A few states like Rajasthan, Andhra Pradesh, Karnataka, Kerala and Bihar have fixed minimum wages, but in most cases the wage rate is fixed arbitrarily, is too low and irrelevant to those working in urban areas where the cost of living is much higher.
1. Private Household and a Workplace
The Bill defines ‘domestic work’ as work performed in or for a private household(s) and includes cooking, cleaning, housekeeping, driving, gardening, child care and old-age care, but does not include work related to businesses run from private households.
Specifying households as a workplace and not treating it as a ‘private space’, would, in itself be a significant step in securing the rights of domestic workers.

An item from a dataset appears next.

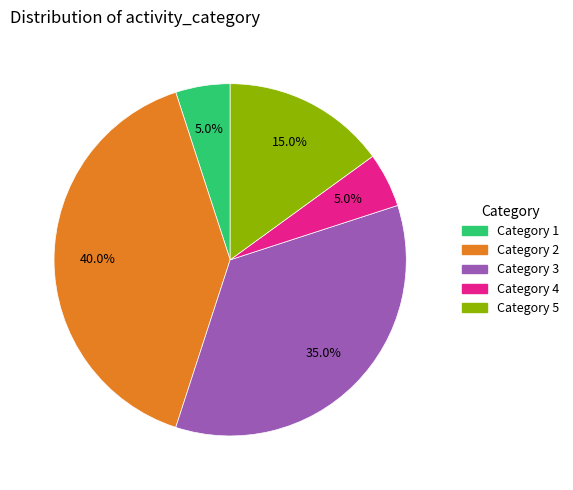

Between Category 5 and Category 3, which is larger?

Category 3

2. Includes Migrant Workers
In the recent confrontation between domestic workers and residents of Mahagun Moderne in Noida, migrant workers were identified and banned. The proposed Bill defines ‘domestic worker’ as a person employed to do domestic work for a remuneration, whether in cash or in kind, for one or more employers by staying at the household premises or otherwise and includes casual, temporary, contractual or migrant workers.
3. Provision for Children under 18 employed as Domestic Workers
In the 2010 Bill proposed by the National Commission for Women, there was a zero-tolerance towards employing domestic workers under the age of 18. The 2016 private member’s Bill defines a ‘minor domestic worker’ as one who is above the age of sixteen years, but below the age of eighteen and has completed compulsory elementary education.
4. Enhanced Definition of Wages
Under the proposed Bill, ‘wages’ means all remuneration expressed in terms of money, but does not include the value of any accommodation (rent), supply of light, water, medical attendance etc. The employer would also be liable to extend his/her contribution towards any social security scheme or insurance, give travel allowances or concessions and any other compensation on discharge.
5. Contract Registration
The employer or the placement agency would have to, within two months of the commencement of the employment of a domestic worker, register the employment agreement and get it verified by either the local Panchayati Raj institution or the local urban body, the resident welfare association, or a non-profit organisation working among domestic workers.
While the intent of the Bill cannot be disputed, it is least likely to be a priority and most likely to be met with resistance on the practical aspects of implementation. And while legislation alone won’t solve the bias and discrimination that domestic workers in our country face, a healthy debate could go a long way in influencing attitudes among employers.